The interviews could be a prelude to hearings in which Democrats could publicly question those who led the drive to war.
“They need to be interviewed. They need to be asked some critical questions,” Levin said after a hearing of the Senate Armed Services Committee, which he chairs, on a report by the Pentagon’s top internal watchdog on efforts to link Iraq and al Qaeda.
That report, from Pentagon Inspector General Thomas Gimble, found that Douglas Feith, a top civilian official under Defense Secretary Donald Rumsfeld, had led an office within the Pentagon that developed inaccurate reports and distributed them to officials including the number two official on the National Security Council and the chief of staff to Vice President Dick Cheney.

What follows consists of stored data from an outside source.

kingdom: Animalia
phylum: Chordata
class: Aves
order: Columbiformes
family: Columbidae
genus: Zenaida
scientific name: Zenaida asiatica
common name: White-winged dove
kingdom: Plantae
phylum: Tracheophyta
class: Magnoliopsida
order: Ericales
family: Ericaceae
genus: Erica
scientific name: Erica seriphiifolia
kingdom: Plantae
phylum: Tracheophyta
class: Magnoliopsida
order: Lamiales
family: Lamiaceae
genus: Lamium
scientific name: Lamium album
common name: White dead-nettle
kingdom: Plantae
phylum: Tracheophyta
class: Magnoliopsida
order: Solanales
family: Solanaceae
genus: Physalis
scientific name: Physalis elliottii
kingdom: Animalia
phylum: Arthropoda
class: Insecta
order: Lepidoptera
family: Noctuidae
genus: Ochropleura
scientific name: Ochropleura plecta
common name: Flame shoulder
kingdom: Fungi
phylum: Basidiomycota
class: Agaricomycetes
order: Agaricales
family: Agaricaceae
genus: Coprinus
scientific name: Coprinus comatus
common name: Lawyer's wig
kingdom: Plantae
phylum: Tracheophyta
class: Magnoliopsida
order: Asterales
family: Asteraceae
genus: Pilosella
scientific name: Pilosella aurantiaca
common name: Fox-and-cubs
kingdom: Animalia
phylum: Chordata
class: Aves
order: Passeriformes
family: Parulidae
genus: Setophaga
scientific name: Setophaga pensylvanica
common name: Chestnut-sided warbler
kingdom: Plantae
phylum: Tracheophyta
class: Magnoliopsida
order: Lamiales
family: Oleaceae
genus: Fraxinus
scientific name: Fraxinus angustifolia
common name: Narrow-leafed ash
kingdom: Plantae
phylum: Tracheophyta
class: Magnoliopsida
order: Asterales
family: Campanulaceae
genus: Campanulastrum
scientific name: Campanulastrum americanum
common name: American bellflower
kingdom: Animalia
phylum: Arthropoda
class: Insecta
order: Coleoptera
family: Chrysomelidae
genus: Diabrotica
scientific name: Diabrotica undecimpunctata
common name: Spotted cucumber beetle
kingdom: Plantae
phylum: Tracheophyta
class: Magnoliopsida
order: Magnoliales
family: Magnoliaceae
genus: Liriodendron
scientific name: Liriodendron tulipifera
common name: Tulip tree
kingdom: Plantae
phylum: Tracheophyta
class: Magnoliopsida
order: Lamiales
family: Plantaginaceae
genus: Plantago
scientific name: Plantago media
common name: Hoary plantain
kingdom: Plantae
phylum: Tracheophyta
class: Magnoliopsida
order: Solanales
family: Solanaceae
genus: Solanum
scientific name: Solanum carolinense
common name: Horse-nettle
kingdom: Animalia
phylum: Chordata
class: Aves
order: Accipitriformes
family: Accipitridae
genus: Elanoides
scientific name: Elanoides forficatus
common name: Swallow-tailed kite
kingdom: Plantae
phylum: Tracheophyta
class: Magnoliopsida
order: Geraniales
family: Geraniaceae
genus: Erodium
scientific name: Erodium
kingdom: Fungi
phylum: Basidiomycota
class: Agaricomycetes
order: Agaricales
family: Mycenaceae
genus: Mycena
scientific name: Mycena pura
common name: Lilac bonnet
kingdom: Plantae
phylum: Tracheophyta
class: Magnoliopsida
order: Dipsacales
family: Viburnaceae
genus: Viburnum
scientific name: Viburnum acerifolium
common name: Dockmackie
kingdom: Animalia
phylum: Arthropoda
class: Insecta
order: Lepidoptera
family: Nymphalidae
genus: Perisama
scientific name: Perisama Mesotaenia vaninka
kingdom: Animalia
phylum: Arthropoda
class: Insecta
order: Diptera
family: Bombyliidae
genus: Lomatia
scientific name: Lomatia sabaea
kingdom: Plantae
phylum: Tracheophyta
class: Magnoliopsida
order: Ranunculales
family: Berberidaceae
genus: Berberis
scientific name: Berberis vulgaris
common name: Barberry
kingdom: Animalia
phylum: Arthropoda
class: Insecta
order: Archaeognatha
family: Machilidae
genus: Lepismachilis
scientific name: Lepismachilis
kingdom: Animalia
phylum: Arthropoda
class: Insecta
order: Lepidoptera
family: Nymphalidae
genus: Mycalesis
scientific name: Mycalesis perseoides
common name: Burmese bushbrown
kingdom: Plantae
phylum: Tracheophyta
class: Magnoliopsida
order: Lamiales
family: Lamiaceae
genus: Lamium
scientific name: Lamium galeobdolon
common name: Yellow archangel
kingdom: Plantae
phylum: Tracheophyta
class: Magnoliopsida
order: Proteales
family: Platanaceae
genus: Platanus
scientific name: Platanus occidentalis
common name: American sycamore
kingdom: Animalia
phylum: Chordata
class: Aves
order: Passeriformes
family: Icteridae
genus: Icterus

Those reports later became the source for public comments made by Cheney linking Iraq and al Qaeda. Later investigations by the independent 9/11 Commission and other bodies found no substantial ties between Iraq and the group responsible for the terrorist attacks.
The inspector general’s report found no evidence that Feith acted illegally or without authorization from Rumsfeld and his deputy, Paul Wolfowitz. But the report concluded Feith’s office acted inappropriately by presenting dubious conclusions as definitive without conveying the fact that other intelligence agencies disagreed.
Republicans at the hearing tried to downplay and criticize the report.
“I think not only has Mr. Feith not violated a law as you’ve found, that he acted with authority, but I think he acted appropriately,” said Sen. Jeff Sessions, R-Ala.